Tasks to carry out –
a – In the Vitantonio Lovallo biography below, which people other than Lovallo himself are named?
b – Continue the Vitantonio Lovallo biography below from where it stops.

Provided text –
+ + +
- Born: 28 March 1914 Avigliano, Basilicata, Italy
- Died: 15 September 2026 (aged 112 years, 171 days) Avigliano, Basilicata, Italy
- Known for: Oldest living World War II veteran (27 May 2026 – 15 September 2026); Oldest living man in Italy (31 March 2024 – 15 September 2026); Second oldest living person in Italy (17 February 2026 – 15 September 2026); Oldest living European man (27 May 2026 – 15 September 2026);
- Children: 4

= Vitantonio Lovallo =

Italian supercentenarian (1914–2026)

Vitantonio Lovallo (28 March 1914 – 15 September 2026) was an Italian veteran and supercentenarian. His age was confirmed by the Gerontology Research Group (GRG), LongeviQuest (LQ), and the European Supercentenarian Organisation (ESO). On 27 May 2026, following the death of Ilie Ciocan, he became the oldest living man in Europe and the oldest living veteran of World War II. He was also the oldest living man in Italy, the third oldest living man in the world, after João Marinho Neto and Ken Weeks and the second oldest person in Italy, after Lucia Laura Sangenito.
+ + +
Transcribed page contents
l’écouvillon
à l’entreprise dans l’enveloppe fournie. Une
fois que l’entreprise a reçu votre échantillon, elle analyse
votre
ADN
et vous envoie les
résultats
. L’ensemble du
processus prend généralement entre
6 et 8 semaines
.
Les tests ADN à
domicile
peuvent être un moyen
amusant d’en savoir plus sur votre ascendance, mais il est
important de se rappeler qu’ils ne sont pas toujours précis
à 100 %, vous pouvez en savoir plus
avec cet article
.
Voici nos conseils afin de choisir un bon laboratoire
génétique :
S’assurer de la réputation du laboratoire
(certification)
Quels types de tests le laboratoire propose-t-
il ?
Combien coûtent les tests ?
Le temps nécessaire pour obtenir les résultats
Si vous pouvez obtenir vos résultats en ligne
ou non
+ + +
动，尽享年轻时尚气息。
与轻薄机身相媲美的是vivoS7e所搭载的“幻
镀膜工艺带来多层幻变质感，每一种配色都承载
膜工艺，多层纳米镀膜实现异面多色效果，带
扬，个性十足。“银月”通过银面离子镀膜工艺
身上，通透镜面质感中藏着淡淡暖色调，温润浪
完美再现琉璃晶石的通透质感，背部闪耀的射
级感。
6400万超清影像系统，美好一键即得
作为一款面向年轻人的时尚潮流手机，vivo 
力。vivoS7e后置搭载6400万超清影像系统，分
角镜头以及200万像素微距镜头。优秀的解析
+ + +
Per-task outputs –
a – Ilie Ciocan, João Marinho Neto, Ken Weeks, Lucia Laura Sangenito

b –
== Biography ==
Vitantonio Lovallo was born in Avigliano, Basilicata, Italy on 28 March 1914. From the age of 16, he worked as a shepherd and helped his family in the wheat and corn fields.

He married in 1936 (his wife died in 2015 at the age of 98). They had four children, two girls and two boys (one of whom died a few months after birth from meningitis).

During World War II, he was sent to the front and was captured in Greece by German troops on 8 September 1943. After his release on 8 May 1945, he returned home and found work as a mule-haulier of wood.

Lovallo remained a hard worker throughout his life, retiring only in his late nineties. In his 100s, Lovallo tended his vineyards and herded his sheep every morning. Lovallo himself attributed his longevity to his lack of stress and his focus on life. At the age of 108, he received his fourth dose of the COVID-19 vaccine.

In May 2026, Lovallo received the 80th Anniversary Medal directly from the Coldiretti association's leadership as a tribute to his achievements as the association's longest-serving member.

On 15 September 2026, Lovallo died in his home in Avigliano, at the age of 112 years and 171 days. His funeral took place on 17 September, in the Church of San Vincenzo Ferrer in Sarnelli. He was succeeded as Italy's oldest living man by 109-year-old Angelo Peressini.